By Meir Javedanfar
“Ensuring that Ahmadinejad continues as president and that a coalition of powerful figures and reformers does not gain power is an overwhelming concern for the Supreme Leader, which may explain his actions surrounding Iran’s most controversial elections to date.”
The recent presidential elections in Iran have proven to be the most controversial since the start of the revolution. With demonstrators taking to the streets of Tehran, many are seeking to understand the cause of Mahmoud Ahmadinejad’s controversial victory. To find the answer, we must look at the short- and long-term aspirations of Iran’s most powerful man, Ayatollah Seyyed Ali Khamenei.
Since becoming Supreme Leader of Iran in 1989, Khamenei has maintained cohesion amongst different political factions through a system of checks and balances. Almost like a trapeze artist, he has survived domestic challenges and threats of foreign-backed regime change by giving each major political faction a say in a different part of the system. For example, as means of keeping the conservatives happy when the reformists won the elections in 1997 and 2001, he allowed the conservatives to run the judiciary and the media. To maintain cohesiveness when the conservatives retook power through Ahmadinejad’s election in 2005, he allowed the president’s chief opponent, Ayatollah Ali Akbar Hashemi Rafsanjani, to run the Assembly of Experts as well the Expediency Council.
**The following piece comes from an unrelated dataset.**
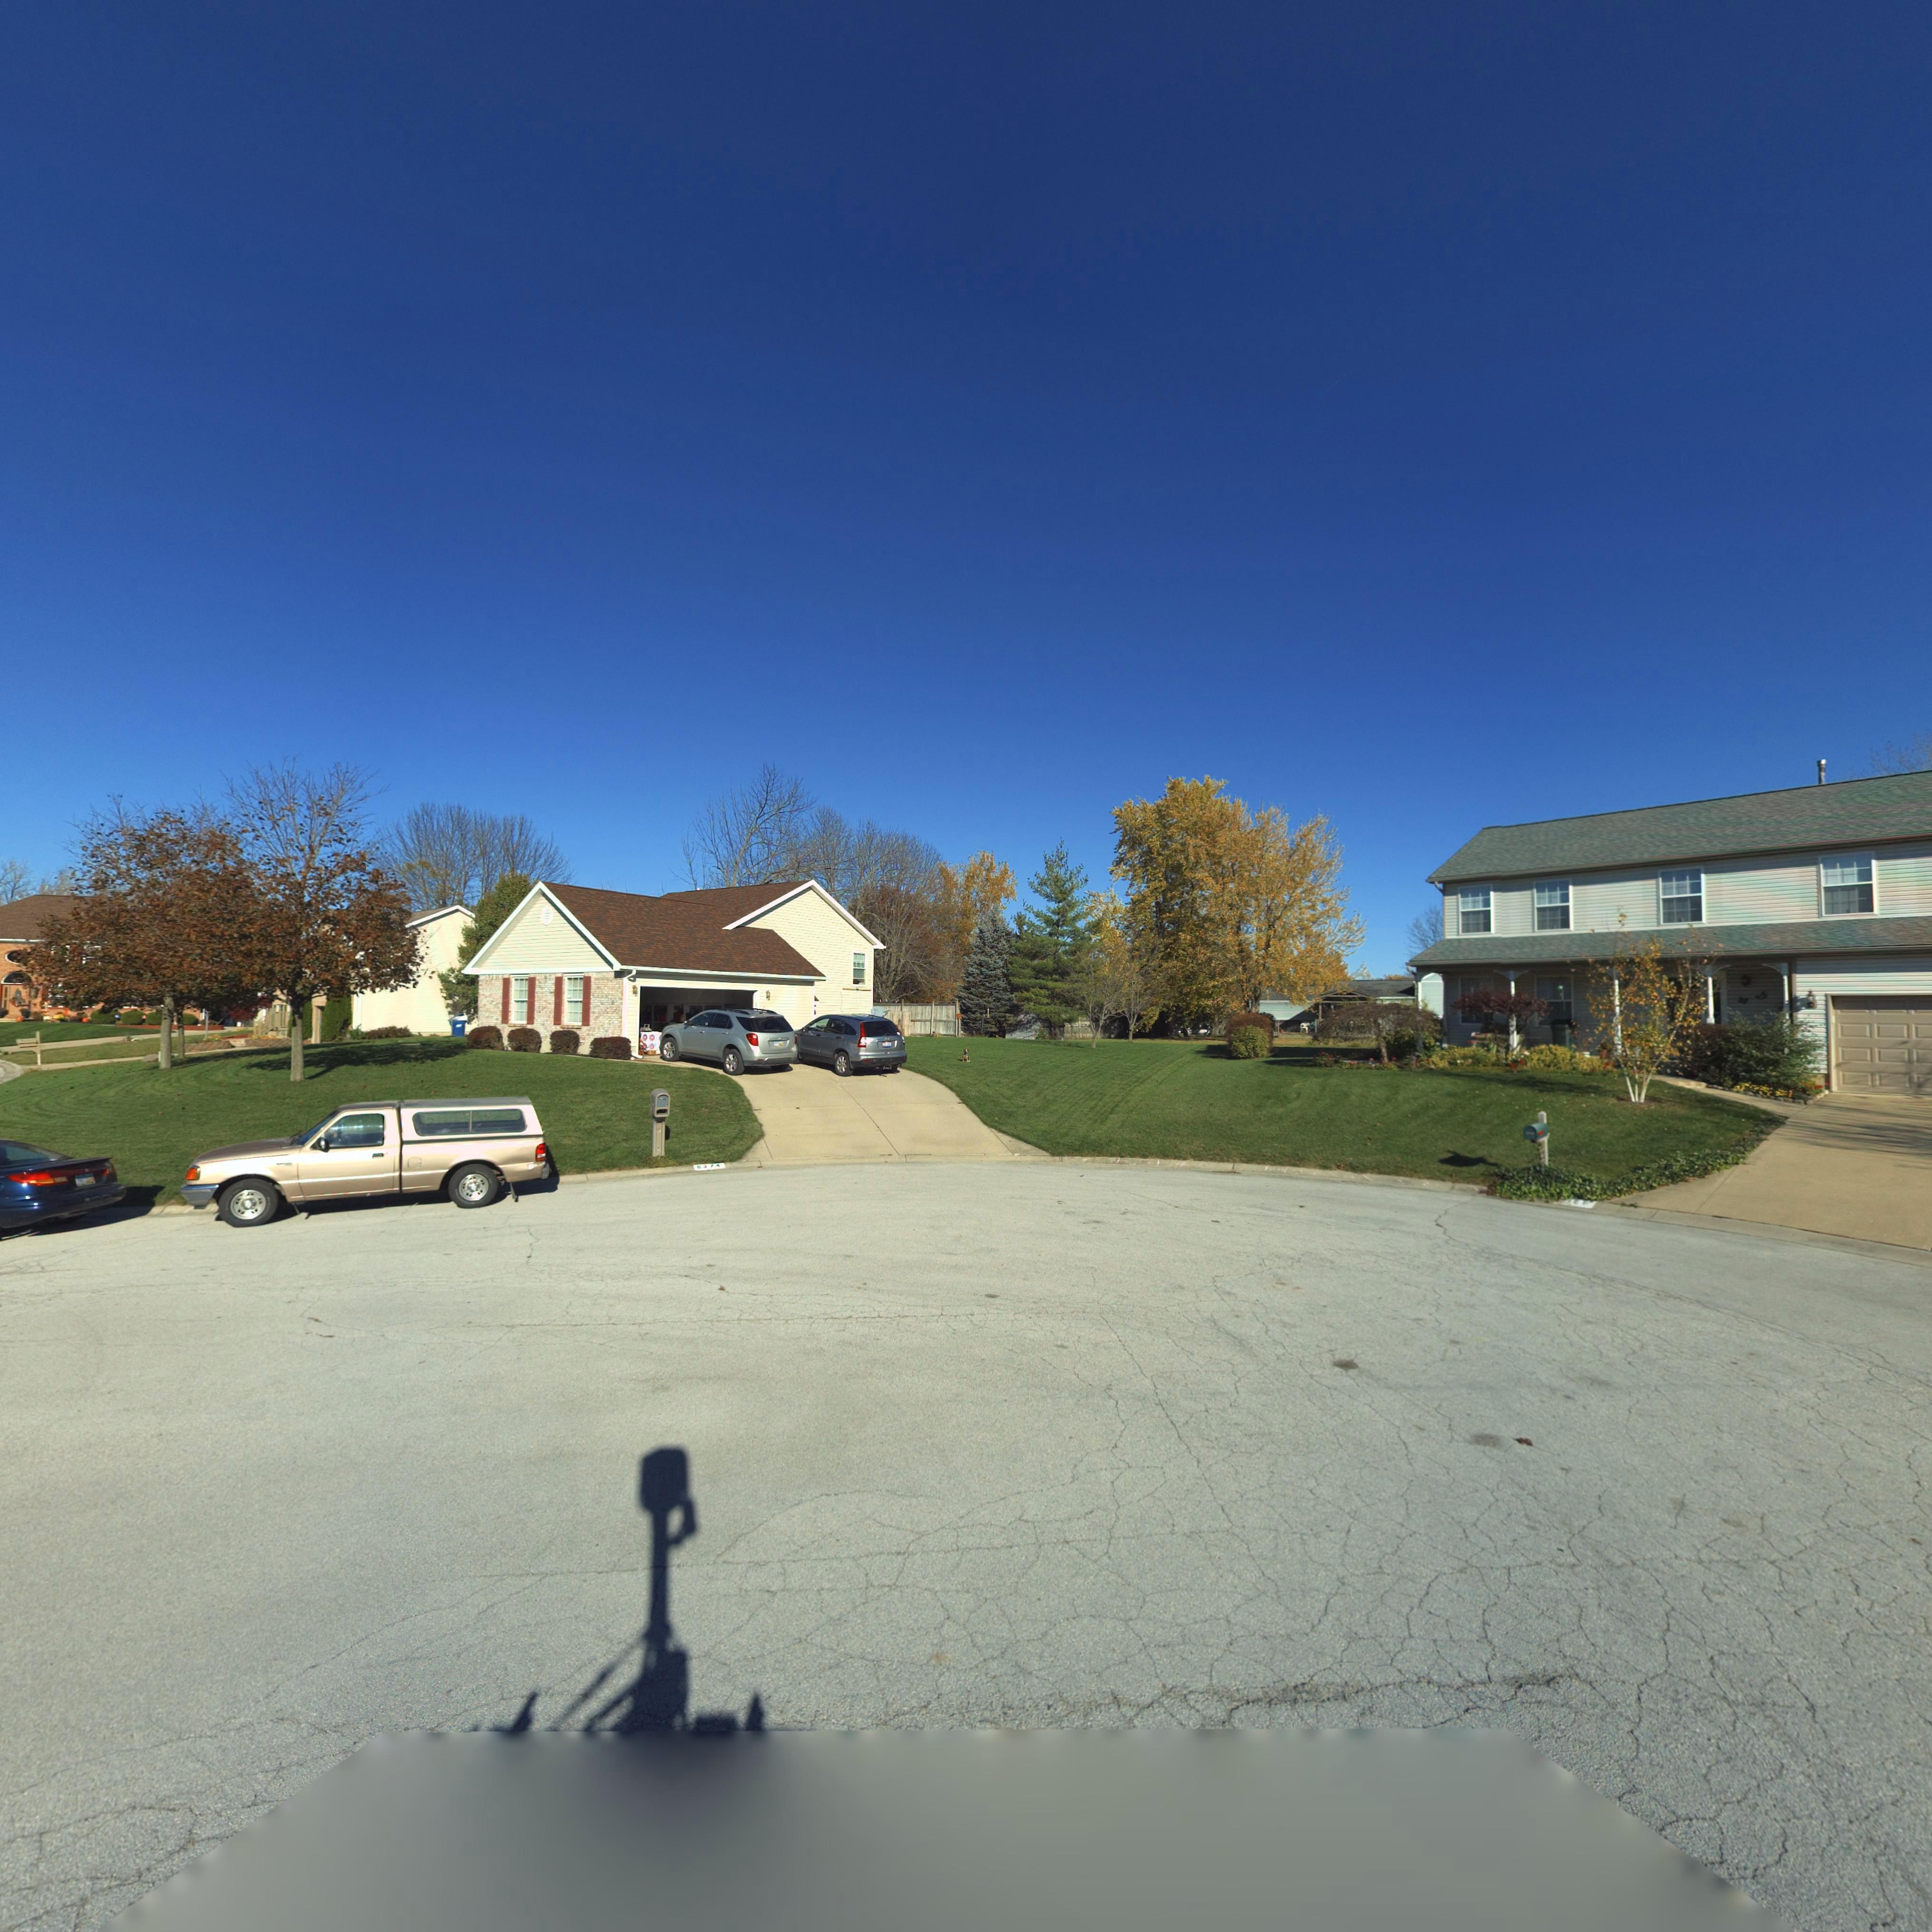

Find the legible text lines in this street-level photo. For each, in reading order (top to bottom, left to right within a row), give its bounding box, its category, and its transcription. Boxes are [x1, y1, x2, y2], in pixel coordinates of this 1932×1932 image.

[696, 1163, 720, 1169] StreetNumber: 6374
[1572, 1198, 1582, 1206] StreetNumber: 6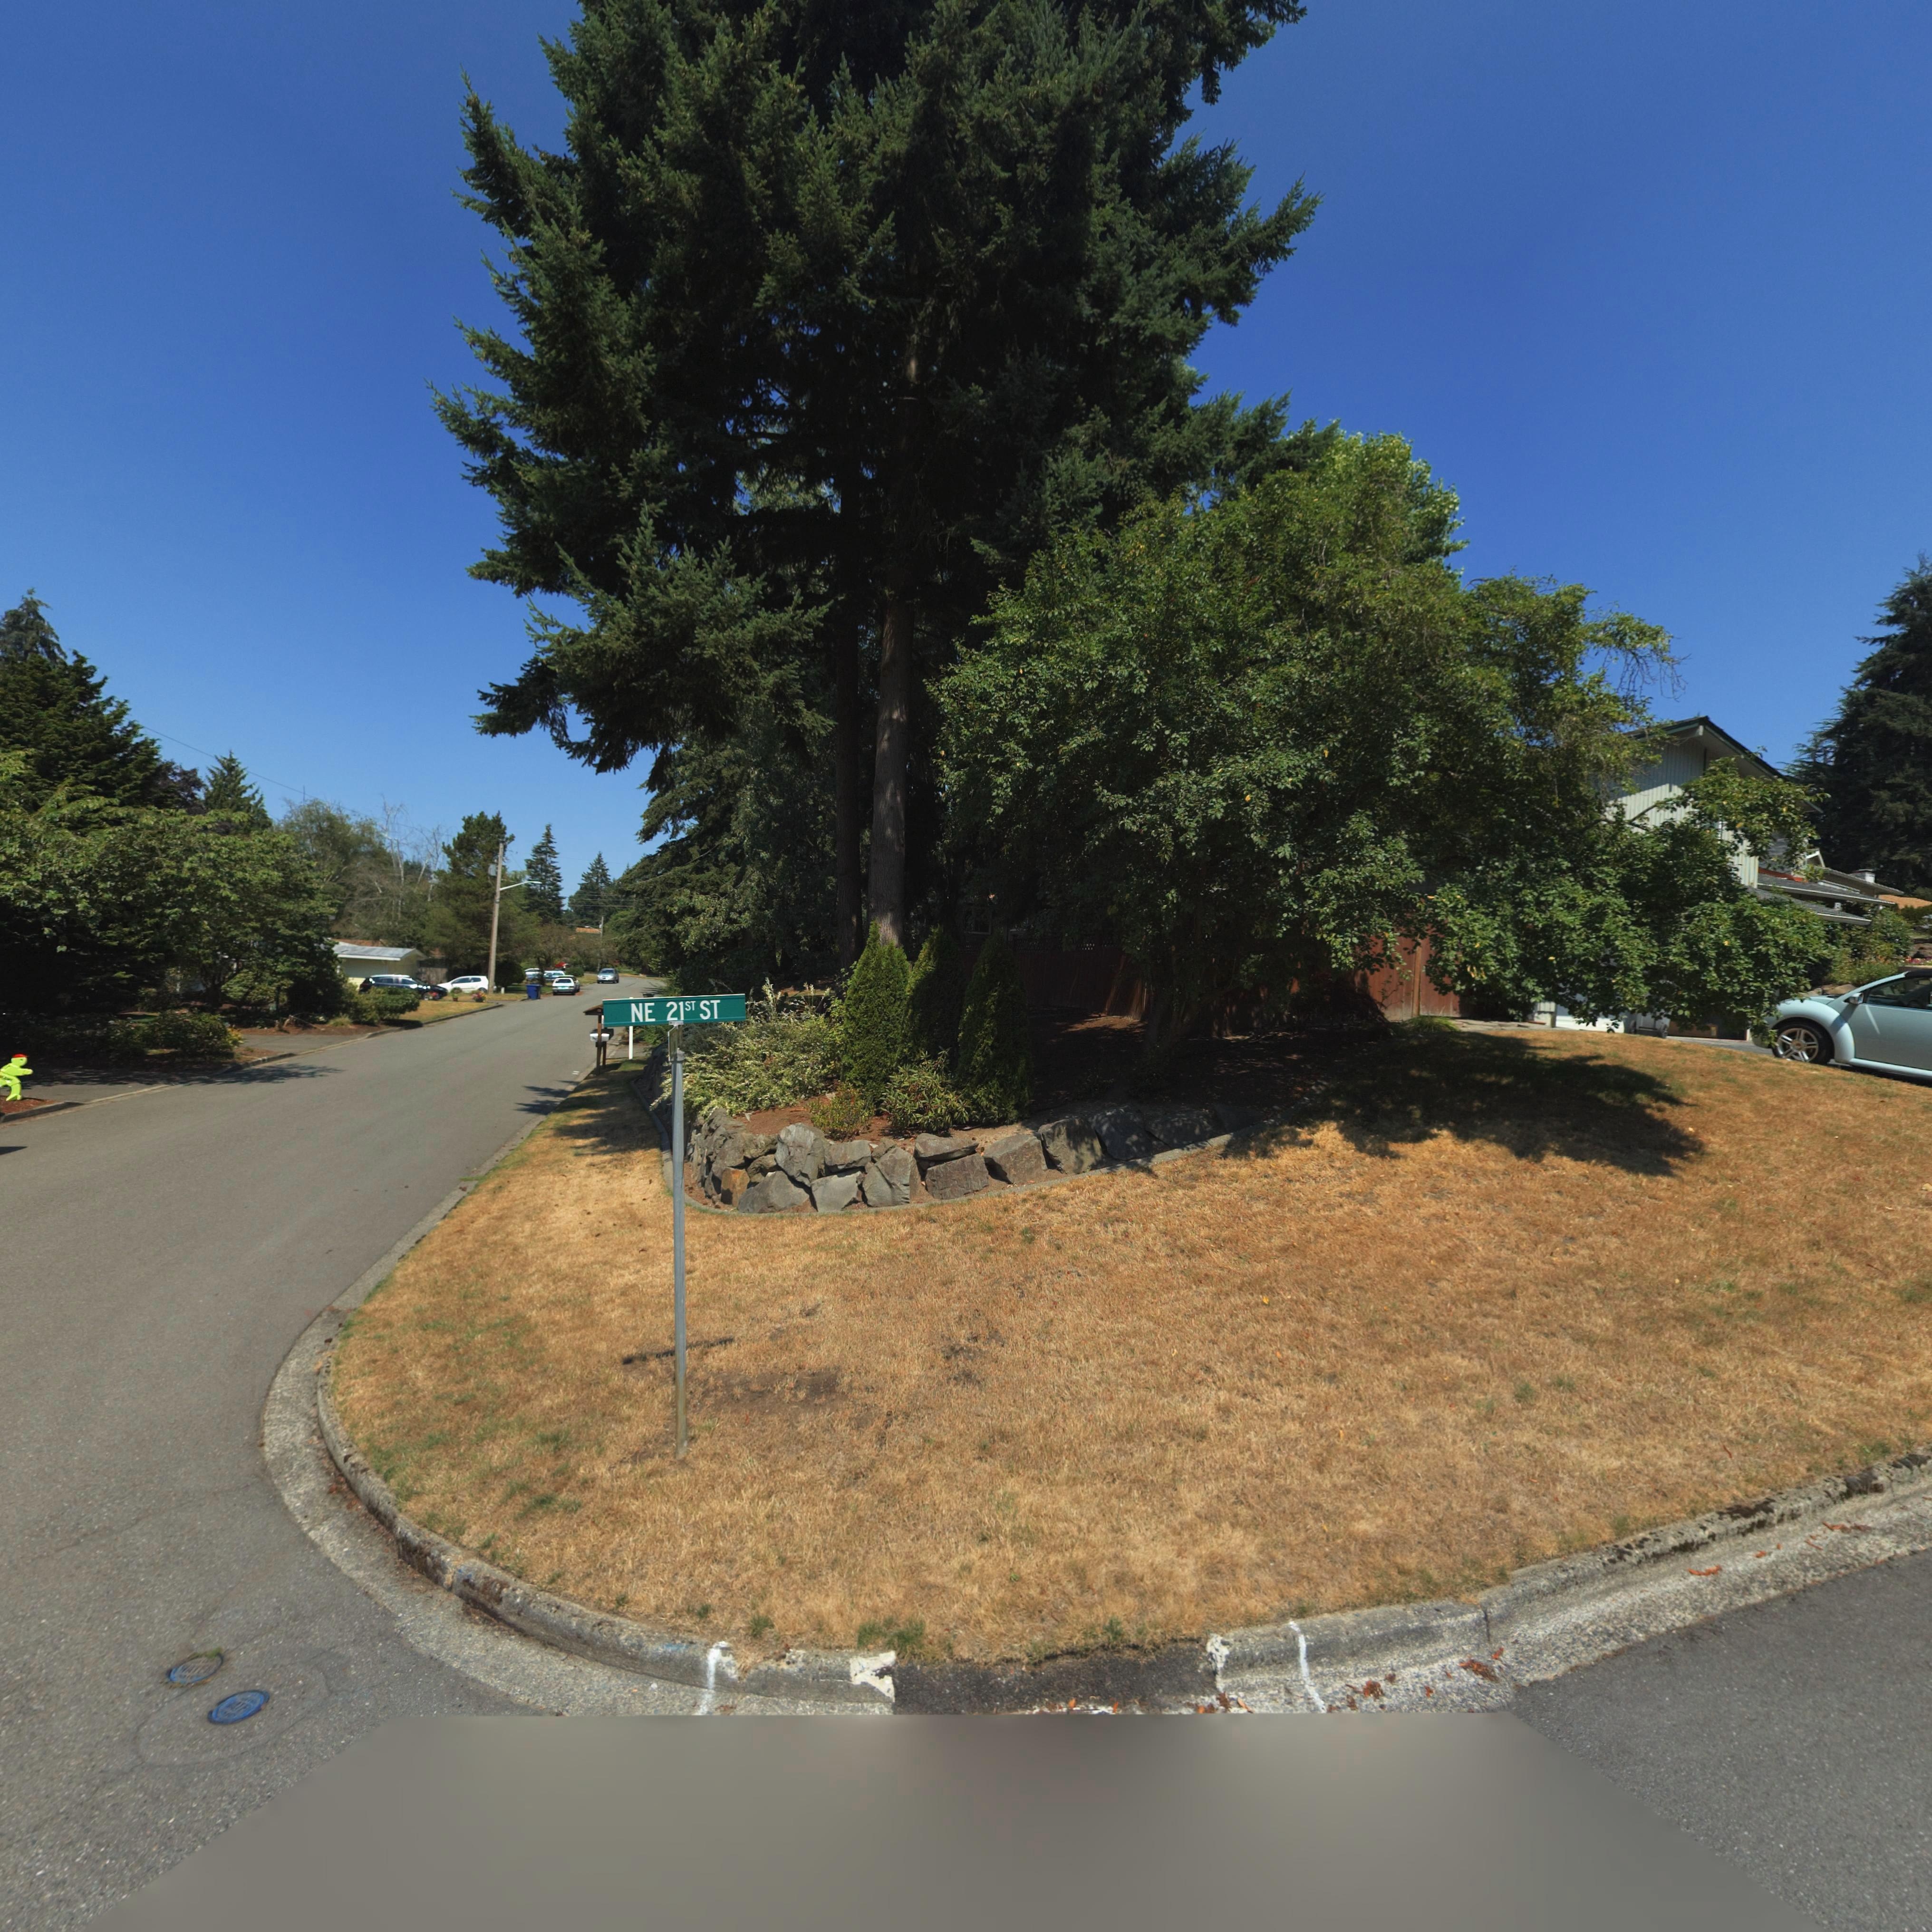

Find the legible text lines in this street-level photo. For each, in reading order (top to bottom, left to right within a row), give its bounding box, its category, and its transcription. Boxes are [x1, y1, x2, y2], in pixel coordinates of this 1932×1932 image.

When Khamenei wanted to divest power from a group in the past, he did it in a very gradual manner. A chief example is his goal to wrestle political and economic power away from the clergy and hand it to non-religious conservatives, whom he views as being more loyal and capable of running the country. Since 2001, he has been carrying out this process, slowly and meticulously.
However, his support for Ahmadinejad before and after the elections, together with what many believe to be overwhelming election fraud that he has sanctioned, is almost out of character for Khamenei. Such moves are very sudden and extreme, unlike the punctilious way in which he has maneuvered around important issues and decisions in the past. They are also very provocative, not just for supporters of reformists, but because they are clearly efforts to isolate other powerful figures. These leaders include Rafsanjani and Karroubi, both of whom have vast business connections and are politically well-connected.
One possible reason for Khamenei’s recent decision is that he realized that unless he intervened, the reformists would win the elections. What concerned the Supreme Leader even more is the fact that the clergy, both right and left, were turning against the president, and ultimately, against him. Recently, for instance, the Society For Combatant Clergies, a powerful conservative group belonging to the clergy in Qom, decided “not to support any candidate in the presidential elections.” This was a politically correct way of saying that they would not support Ahmadinejad. As someone who has supported Ahmadinejad throughout his career, Khamenei took their decision as a rebuff against his own political ambitions.
A victory by the reformists, in cooperation with the clergy and Rafsanjani, would have created a powerful front against Khamenei. Instead of being loyalist soldiers like Ahmadinejad, they would have challenged his views in important areas, such as dealing with the United States. With Khamenei already viewing Obama’s positive overtures as a threat, any more internal dissent would have boosted Washington’s position against Iran in the negotiations.
There is also the question of Khamenei’s succession. In Iran, the choice for president is not the most important political decision; the choice for the next Supreme Leader is. This is a decision which according to the country’s constitution has to be made by the Assembly of Experts, an 86-member body comprised of clerics whose religious rank must be at least Hojatoelslam, if not Ayatollah. In reality, however, the choice for next Supreme Leader is one which the Assembly of Experts usually rubber stamps. This is what happened when Khamenei himself was elected to the post; the decision belonged to his predecessor, Ayatollah Khomeini. Khamenei would also like to exercise this choice. Otherwise, Rafsanjani, the current head of Assembly of Experts, may make this decision. As the two have been rivals for many years, Khamenei would be right to be concerned.
A coalition of reformers and clergy, with Rafsanjani’s backing, could have challenged Khamenei’s choice for the next Supreme Leader. This concerns Khamenei not simply as a threat to his prestige, but also to his family’s welfare and political ambitions. Some analysts believe Khamenei wishes to secure his family’s well-being by appointing his son Mojtaba to replace him as Supreme Leader. Khamenei has been described as “Ali of the age” more and more in the Iranian media. This is a reference to Imam Ali, the first Shiite Imam who passed on the reigns to his son Hassan. It is very possible that the reason Khamenei is being referred to as the current version of Imam Ali is to prepare the ground for him to pass on power in the same manner.
Even if Mojtaba, who is considered a shrewd behind-the-scenes political operator, is not appointed, Khamenei will still want someone who will protect his family’s business and political interests. Otherwise, they may end up isolated like Khomeini’s family.
Ensuring that Ahmadinejad continues as president and that a coalition of powerful figures and reformers does not gain power is an overwhelming concern for the Supreme Leader, which may explain his actions surrounding Iran’s most controversial elections to date.